LA BATAILLE DES BEDAINES, SANS DRAME

Article de Michel Bourassa

 

Une version locale et animale de la fameuse bataille des Plaines d'Abraham s'est déroulée dans la cour arrière et les champs entourant mon domicile, à l'époque (début 1990) inhabités et surtout déserts.  Le tout débute après le repas du midi, sous un ciel nuageux, avec l'arrivée de sept Perdrix grises dessous les mangeoires de maïs concassé, picorant avec appétit et dans une quiétude de tous les instants mais ça ne durera pas, même si elles sont des habituées des lieux.

En effet, je vois au loin, un autre groupe de Perdrix grises, celui-ci beaucoup plus imposant, soit vingt-cinq membres bien comptés, s'avançant lentement mais sûrement dans une neige épaisse et molle due à la tempête de la veille et s'orientant, elles aussi, vers les mangeoires.  Lorsque les sept perdrix aux mangeoires sont dans le champ de vision du chef de la troupe, il s'immobilise, se retourne vers les autres, lesquelles demeurent sur place, à mi-corps dans la neige, au sous-bois qu'elles ont emprunté dans leur progression, tout en laissant avancer seul le mâle dominant; l'inévitable se prépare, soit la confrontation car, au même moment, le mâle des sept se rend compte de leur présence et par quelques cris stridents d'alerte, il ordonne aux six autres congénères de s'enneiger jusqu'au cou:  c'est captivant comme situation.

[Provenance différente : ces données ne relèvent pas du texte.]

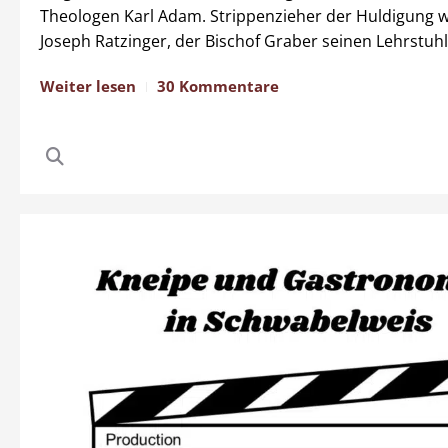
Theologen Karl Adam. Strippenzieher der Huldigung w
Joseph Ratzinger, der Bischof Graber seinen Lehrstuhl
Weiter lesen
30 Kommentare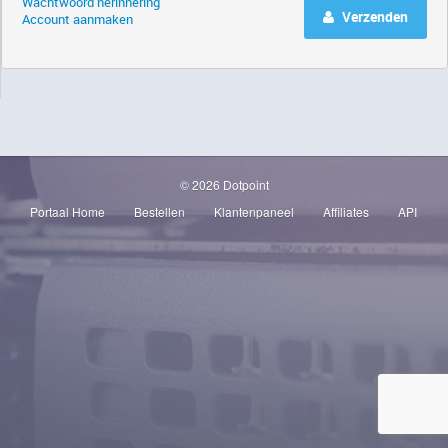
Wachtwoord herinnering
Verzenden
Account aanmaken
© 2026 Dotpoint
Portaal Home
Bestellen
Klantenpaneel
Affiliates
API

Le chef des vingt-cinq s'amène à toute allure et s'arrête brusquement, face à son homologue, attendant patiemment un geste, tout en vociférant des menaces par des cris répétés et puissants, ce que l'adversaire imite et, les deux avancent l'un vers l'autre, presque en même temps, tout en tournant et s'intimidant, la bedaine à l'avant et feignant des coups de bec au corps et soudain, le chef des vingt-cinq fonce sur le dominant des sept et c'est parti:  quelques coups ventre à ventre, sans conséquence, mêlés de sauts avec ailes ouvertes et tout à coup, le mâle dominant des sept décide de s'enfuir en contournant le coin droit de la maison avec l'autre à sa poursuite.

Ce combat de pouvoir dure au moins quinze minutes par plusieurs allers et retours autour du domicile, en passant entre les groupes de perdrix, en attente de la fin des hostilités.  D'une fenêtre à l'autre, j'assiste à cette querelle qui connaît enfin son dénouement par l'abandon du mâle des sept, lequel va rejoindre les six membres de sa famille pour quitter rapidement la cour pendant que le gagnant, le chef du groupe des vingt-cinq, lance un cri les invitant à s'approcher des mangeoires pour s'alimenter dans le calme, depuis peu, revenu.

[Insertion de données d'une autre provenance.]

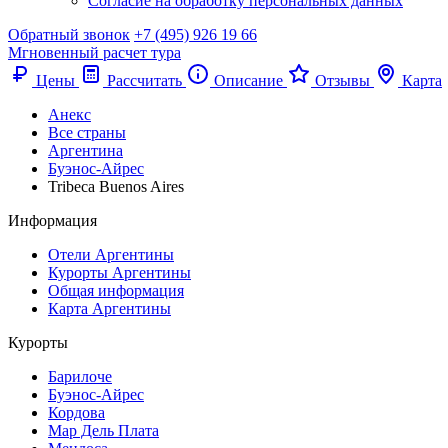
Согласие на обработку персональных данных
Обратный звонок
+7 (495) 926 19 66
Мгновенный расчет тура
Цены
Рассчитать
Описание
Отзывы
Карта
Анекс
Все страны
Аргентина
Буэнос-Айрес
Tribeca Buenos Aires
Информация
Отели Аргентины
Курорты Аргентины
Общая информация
Карта Аргентины
Курорты
Барилоче
Буэнос-Айрес
Кордова
Мар Дель Плата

Cette bataille a eu au moins un avantage sur celle des Plaines d'Abraham, c'est qu'il n'y a pas eu d'effusions de sang et encore moins, de morts; très très intéressant en tant que spectateur.  La paix s'installe dans les jours suivants car la troupe des sept vient manger à la levée du jour et celle des vingt-cinq, vers l'heure du midi, à la satisfaction de toutes les Perdrix grises.